Search code examples
analytics360-degreesapache-kudu

Any suggestions for analytical columnar DB which can be modified?


I need to build a customer 360 degree database, which requires:

  • A wide-column table, each customer is one row, with lots of columns (says > 1000)
  • We have ~20 batch update analytics jobs running daily. Each analytics job queries and updates a small set of columns, for all the rows. It includes aggregating the data for reporting, and loading /saving the data for machine learning algorithms.
  • We update customers' info in several columns, with <= 1 million rows per day. The update workload is spread out across working hours. We have more than 200 million rows.

For these requirements, I think an modifiable columnar DB would be a perfect fit: it can be queried and aggregated by columns which is optimal for analytics, it can be updated for several million changes throughout the day.

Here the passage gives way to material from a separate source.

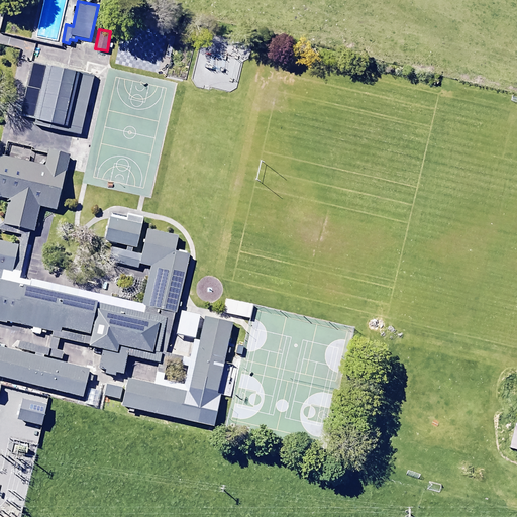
[(31,62),(19,115),(34,119),(33,124),(81,135),(94,75),(31,62)]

The most identical project I have found is Apache Kudu, but its limitation of 300 columns is a big turn-off, we have more than 1000.

And we prefer a open-source project.

Any suggestions ?


Solution

  • I will answer my own question, since our solution works fine now.

    Instead of having a unified DB for both analytics and OLTP workload, we separate the workload into 2: analytics workload will be served by Parquet tables in HDFS, and OLTP one will be served by HBase.

    Of course we have to duplicate (part of) the customer data, but with a not-so-much cost of storage and computing capacity that we are willing to pay.